Oil prices surged on Monday as the fallout from U.S. and Israeli military strikes on Iran rippled through global energy markets, with tanker traffic through the Strait of Hormuz already heavily impacted and military strikes continuing across the region.
The United States and Israel bombed Iran on Saturday, killing senior leaders and plunging the Middle East into a widening conflict.
The U.S-.Israeli attacks on Iran have triggered swift retaliatory attacks from Tehran, targeting their assets in multiple Middle East countries, including Qatar, the United Arab Emirates, Kuwait, Bahrain, Jordan, Saudi Arabia, Iraq and Oman.
President Donald Trump said the U.S. and Israeli strikes “will continue until all of our objectives are achieved,” setting expectations for a prolonged conflict. The escalation has sent shockwaves through global markets, with oil prices surging and stock indices falling across Asia, Europe, and the United States.
The jump in oil prices has been accompanied by a wider pullback in financial markets, as investors move away from riskier assets.
Futures tracking the S&P 500 and Nasdaq 100 pointed to roughly a 1% drop on Wall Street as trading resumed, while gold prices climbed about 2.6%, highlighting a typical shift towards safe-haven assets in times of uncertainty.
Analysts are warning of a surge in global oil prices after Iranian officials hinted at closing the Strait of Hormuz, one of the world’s most important maritime routes.
The recent attacks by the U.S. and Israel on Iran mark the first clear sign that the conflict could directly disrupt global energy supplies, raising concerns for oil markets and international shipping.

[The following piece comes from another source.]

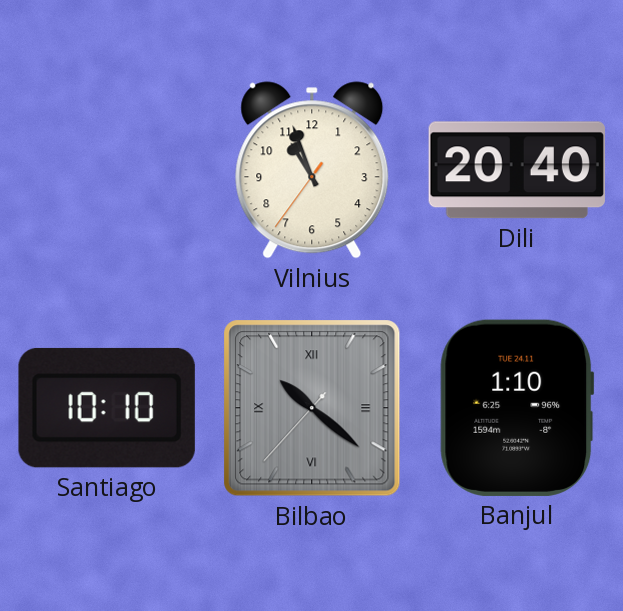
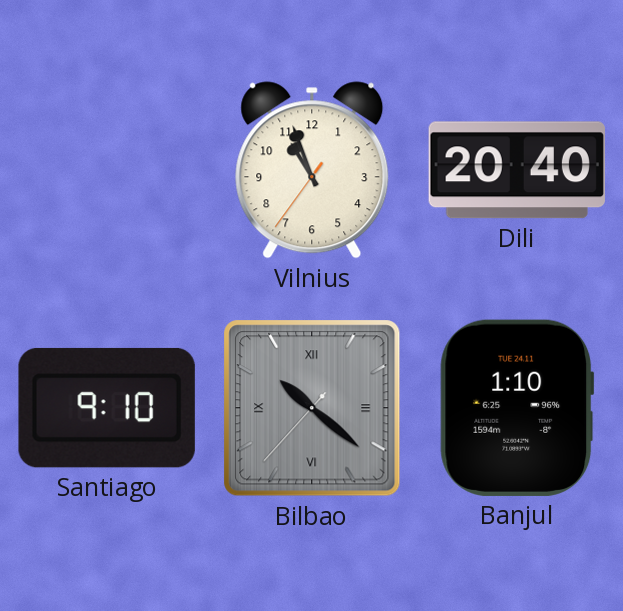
Santiago: 10:10 -> 9:10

Despite its narrow width, the channel accommodates the world’s largest crude carriers. Major oil and gas exporters in the Middle East rely on it to move supplies to international markets, while importing nations depend on its uninterrupted operation.
This vital chokepoint carries about 20% of the world’s oil and gas. With movement through the strait disrupted, markets and energy watchers are closely monitoring the situation as the regional conflict unfolds.
Brent crude rose as much as 13 percent in Asia on Monday morning before stabilising later in the day, with the international benchmark up by about 5 percent, at $76.48 per barrel, as of midday Tokyo time.
Hamad Hussain, a climate and commodities economist at the United Kingdom-based firm Capital Economics, said to Al Jazeera that for the global economy, a sustained rise in oil prices would add upward pressure to inflation.
“If crude oil prices were to rise to $100 per barrel and remain at those levels for a while, that could add 0.6-0.7 percent to global inflation,” he said, noting that this would also lead to an increase in natural gas prices.
“This could slow the pace of monetary easing by major central banks, particularly in emerging markets, where policymakers tend to be more sensitive to swings in commodity prices,” he added.
Early Monday saw Asian stock markets open lower, with Hong Kong’s Hang Seng Index and Japan’s benchmark Nikkei 225 down about 2 percent and 1.5 percent.
In the US, stock futures, which are traded outside of regular market hours, racked up significant losses, signalling a choppy day ahead on Wall Street.
Futures tracking the benchmark S&P 500 and tech-heavy Nasdaq Composite were both down about 0.7 percent.
Experts warn that If the conflict continues or escalates, higher oil prices are sure to have a knock-on effect for refined product markets, inflation metrics, and fiscal outcomes in energy-importing economies.